__WHAT IS EXPECTED__
Can you repeat every line of the listing below word for word, leaving the pictures out?

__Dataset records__
^^^^

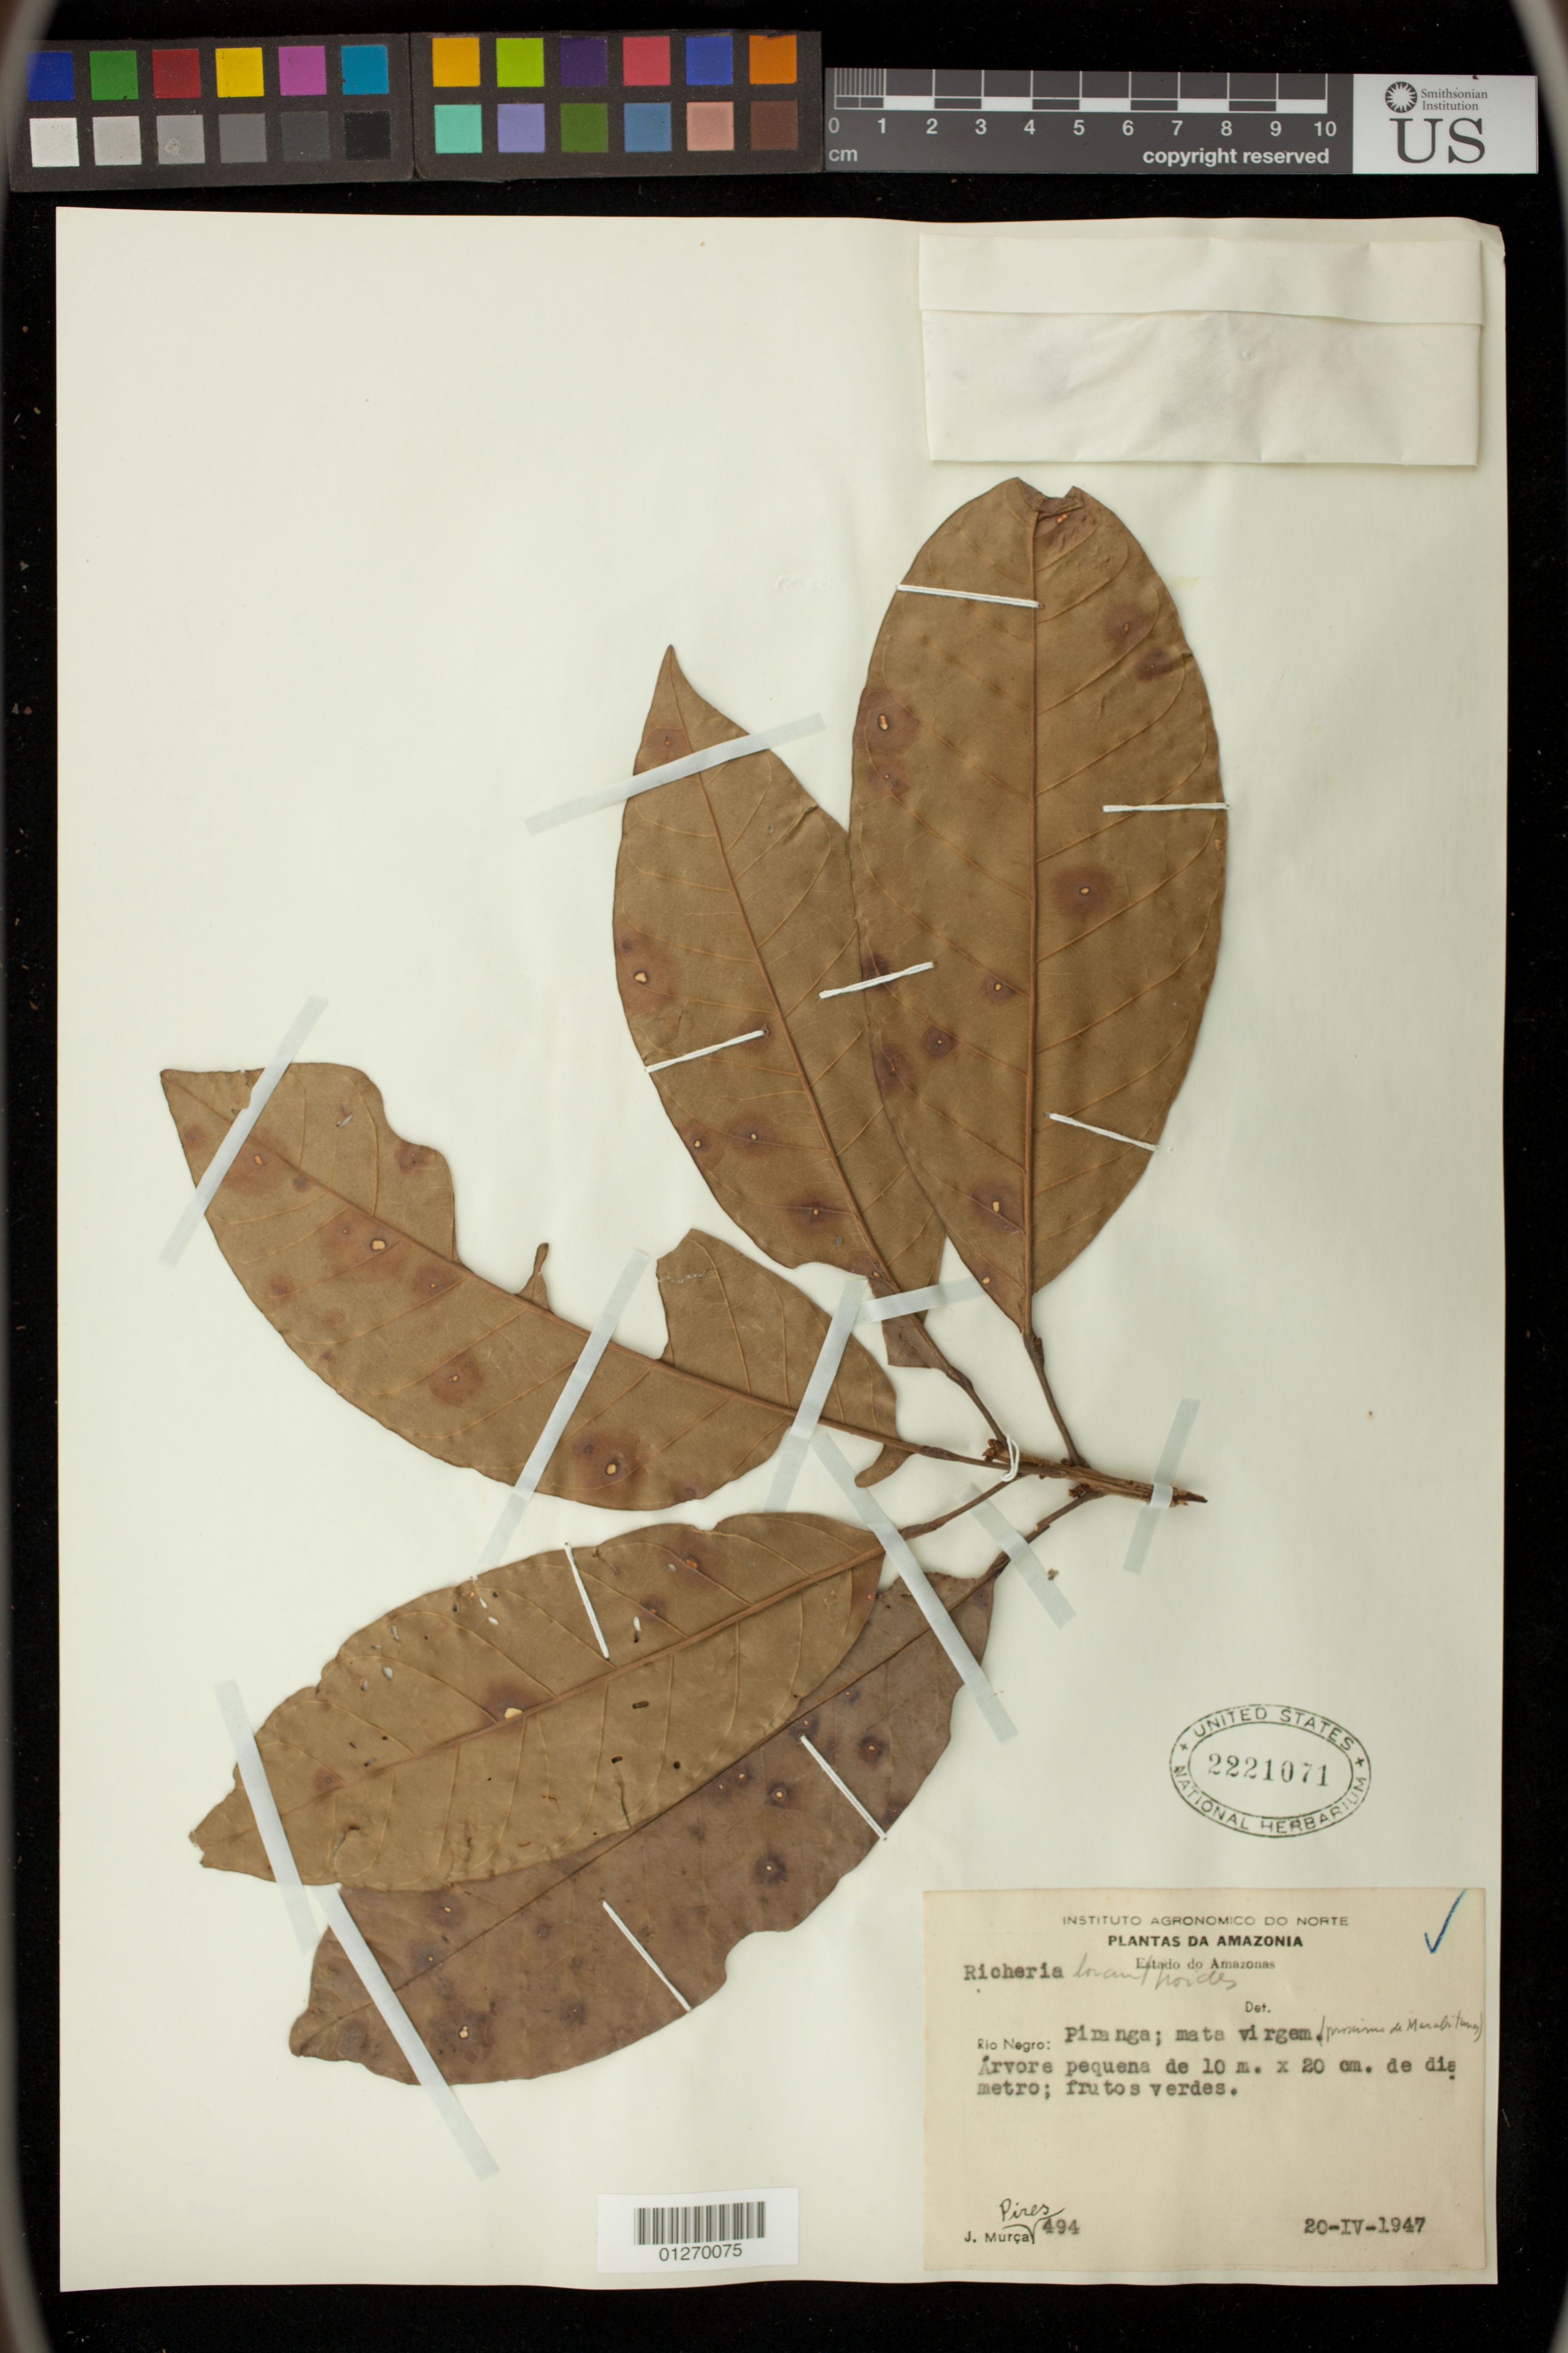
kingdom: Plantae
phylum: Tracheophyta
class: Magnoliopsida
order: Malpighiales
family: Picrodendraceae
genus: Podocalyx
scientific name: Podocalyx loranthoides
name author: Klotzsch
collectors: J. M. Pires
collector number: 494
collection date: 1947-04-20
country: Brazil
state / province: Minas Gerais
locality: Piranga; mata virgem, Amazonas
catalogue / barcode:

^^^^

__COMPLETE OUTPUT__
kingdom: Plantae
phylum: Tracheophyta
class: Magnoliopsida
order: Malpighiales
family: Picrodendraceae
genus: Podocalyx
scientific name: Podocalyx loranthoides
name author: Klotzsch
collectors: J. M. Pires
collector number: 494
collection date: 1947-04-20
country: Brazil
state / province: Minas Gerais
locality: Piranga; mata virgem, Amazonas
catalogue / barcode:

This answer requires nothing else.